Recorded data:
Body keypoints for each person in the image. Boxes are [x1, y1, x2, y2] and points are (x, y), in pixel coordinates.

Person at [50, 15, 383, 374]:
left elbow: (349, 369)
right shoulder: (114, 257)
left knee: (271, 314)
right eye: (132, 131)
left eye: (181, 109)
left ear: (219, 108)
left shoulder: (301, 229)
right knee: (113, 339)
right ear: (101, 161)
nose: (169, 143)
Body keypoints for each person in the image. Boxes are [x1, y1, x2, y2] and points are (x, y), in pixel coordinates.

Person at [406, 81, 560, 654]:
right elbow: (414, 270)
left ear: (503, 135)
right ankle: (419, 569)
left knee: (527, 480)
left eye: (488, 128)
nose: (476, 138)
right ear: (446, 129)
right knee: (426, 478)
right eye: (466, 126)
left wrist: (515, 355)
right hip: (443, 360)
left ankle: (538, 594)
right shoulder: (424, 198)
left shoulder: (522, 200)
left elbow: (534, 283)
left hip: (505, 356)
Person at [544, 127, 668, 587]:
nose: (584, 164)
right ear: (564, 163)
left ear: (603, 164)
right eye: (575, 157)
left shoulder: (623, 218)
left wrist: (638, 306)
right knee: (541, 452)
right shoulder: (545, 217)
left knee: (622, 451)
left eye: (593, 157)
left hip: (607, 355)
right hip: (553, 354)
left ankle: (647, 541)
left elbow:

WHAT THIS TASK INVOLVES:
Nothing should be left out: repeat all of the data exactly.

SOLUTION TO THE EXERCISE:
Body keypoints for each person in the image. Boxes are [x1, y1, x2, y2] and points are (x, y), in pixel coordinates.

Person at [50, 15, 383, 374]:
left elbow: (349, 369)
right shoulder: (114, 257)
left knee: (271, 314)
right eye: (132, 131)
left eye: (181, 109)
left ear: (219, 108)
left shoulder: (301, 229)
right knee: (113, 339)
right ear: (101, 161)
nose: (169, 143)
Body keypoints for each person in the image. Boxes are [x1, y1, x2, y2] and points are (x, y), in pixel coordinates.

Person at [406, 81, 560, 654]:
right elbow: (414, 270)
left ear: (503, 135)
right ankle: (419, 569)
left knee: (527, 480)
left eye: (488, 128)
nose: (476, 138)
right ear: (446, 129)
right knee: (426, 478)
right eye: (466, 126)
left wrist: (515, 355)
right hip: (443, 360)
left ankle: (538, 594)
right shoulder: (424, 198)
left shoulder: (522, 200)
left elbow: (534, 283)
left hip: (505, 356)
Person at [544, 127, 668, 587]:
nose: (584, 164)
right ear: (564, 163)
left ear: (603, 164)
right eye: (575, 157)
left shoulder: (623, 218)
left wrist: (638, 306)
right knee: (541, 452)
right shoulder: (545, 217)
left knee: (622, 451)
left eye: (593, 157)
left hip: (607, 355)
right hip: (553, 354)
left ankle: (647, 541)
left elbow:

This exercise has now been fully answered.